无法使用.backwards()在Pytorch模块中反向传播;重量未更新

时间:2019-07-13 13:25:48

标签: python pytorch

我愿意创建一个网络来估计下一个信号样本。我陈述了一个简单的罪过信号。但是,当我运行代码时,我得到了噪音作为输出。然后检查图层权重并确定它们没有更新。我在这里找不到错误。

class Model(nn.Module):
def __init__(self,in_dim,hidden_dim,num_classes):
    super(Model, self).__init__()
    self.layer1 = nn.Linear(in_dim,hidden_dim)
    self.layer2 = nn.Linear(hidden_dim,hidden_dim)
    self.layer3 = nn.Linear(hidden_dim,num_classes)
    self.relu = nn.ReLU()

def forward(self,x):
    a = self.relu(self.layer1(x))
    a = self.relu(self.layer2(a))
    return self.relu(self.layer3(a))  

火车:

def train(epoch,L,depth):
    criteria = nn.MSELoss()
    learning_rate = 1e-3
    optimizer = torch.optim.Adam(model.parameters(), lr=learning_rate)

    t = np.linspace(0,2,L+2)       
    fs = L+2

    trn_loss = list()

   for f in range(0,epoch):
       phase = f/np.pi      
       x = np.sin(2*np.pi*t*fs+phase)   
       x = torch.from_numpy(x).detach().float()

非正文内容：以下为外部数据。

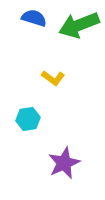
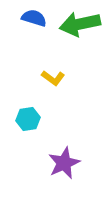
green arrow: moved 1 px right, 1 px up; rotated 9 degrees clockwise
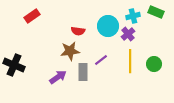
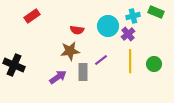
red semicircle: moved 1 px left, 1 px up
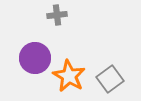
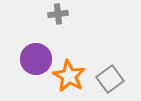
gray cross: moved 1 px right, 1 px up
purple circle: moved 1 px right, 1 px down
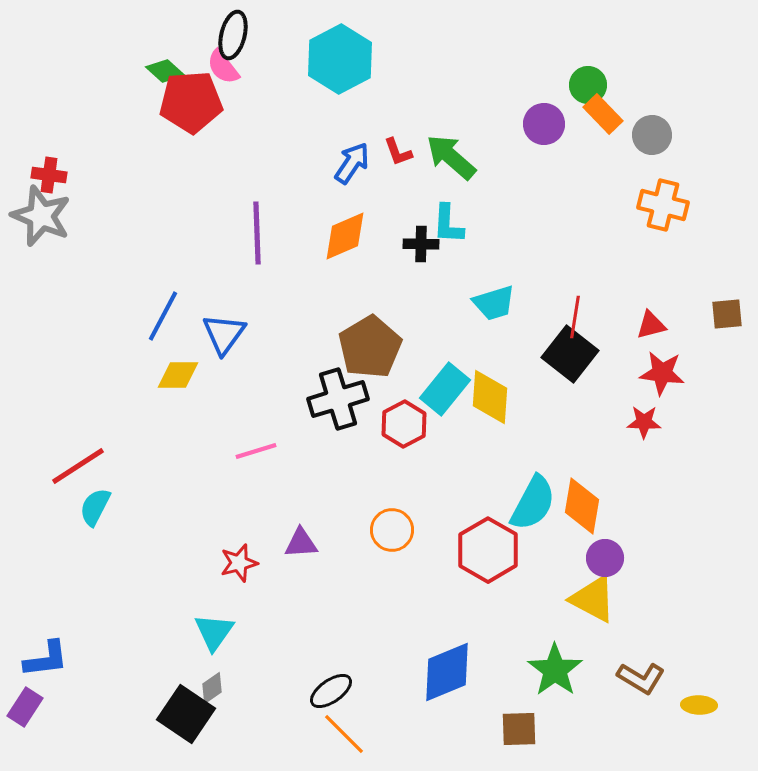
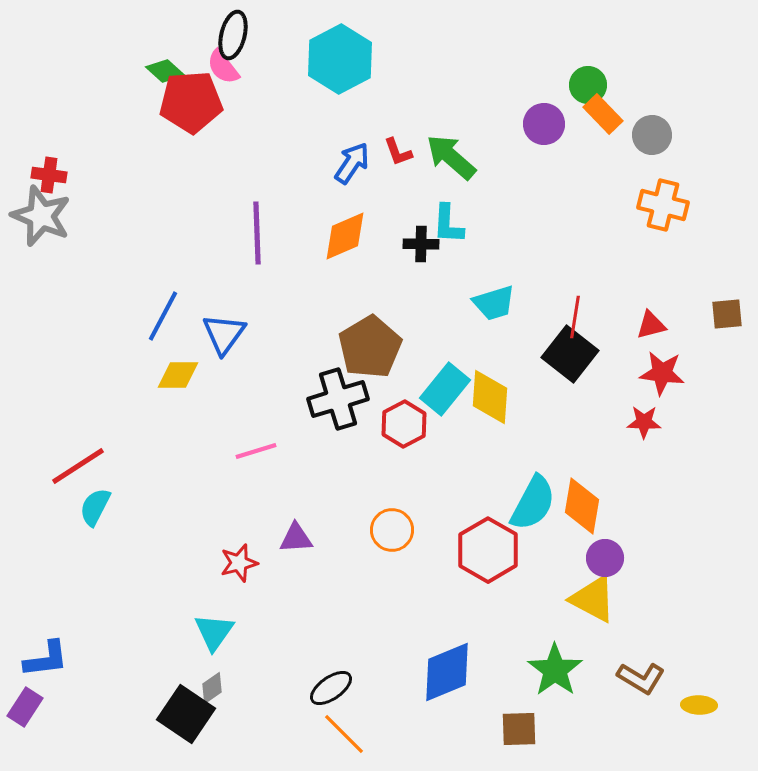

       optimizer.zero_grad()

       x_hat = model(x[:-2])

       currentCost = criteria(x_hat,x[-2])
       trn_loss.append(currentCost.item())
       print(model.layer1.weight.data.clone())
       currentCost.backward()
       optimizer.step()
       print(model.layer1.weight.data.clone())
       sys.exit('DEBUG')

输出:

tensor([[-0.1715, -0.1696,  0.0424,  ...,  0.0154,  0.1450, -0.0544],
    [ 0.0368,  0.1427, -0.1419,  ...,  0.0966,  0.0298, -0.0659],
    [-0.1641, -0.1551,  0.0570,  ..., -0.0227, -0.1426, -0.0648],
    ...,
    [-0.0684, -0.1707, -0.0711,  ...,  0.0788,  0.1386,  0.1546],
    [ 0.1401, -0.0922, -0.0104,  ..., -0.0490,  0.0404,  0.1038],
    [-0.0604, -0.0517,  0.0715,  ..., -0.1200,  0.0014,  0.0215]])
tensor([[-0.1715, -0.1696,  0.0424,  ...,  0.0154,  0.1450, -0.0544],
    [ 0.0368,  0.1427, -0.1419,  ...,  0.0966,  0.0298, -0.0659],
    [-0.1641, -0.1551,  0.0570,  ..., -0.0227, -0.1426, -0.0648],
    ...,
    [-0.0684, -0.1707, -0.0711,  ...,  0.0788,  0.1386,  0.1546],
    [ 0.1401, -0.0922, -0.0104,  ..., -0.0490,  0.0404,  0.1038],
    [-0.0604, -0.0517,  0.0715,  ..., -0.1200,  0.0014,  0.0215]])

1 个答案:

答案 0 :(得分:2)

您在forward呼叫中的最后一层使用ReLU激活。这会将网络的输出限制在[0, +inf)范围内。

请注意,您的目标位于[-1, 1]范围内,因此网络无法输出值的一半(负数)(对于正数,它必须处理{{1} }到+inf空间的可能值)。

您应将[0, 1]中的return self.relu(self.layer3(a))更改为return self.layer3(a)

更好的是,为了帮助您的网络适应forward的范围,请使用[-1, 1]激活,因此torch.tanh应该是最好的。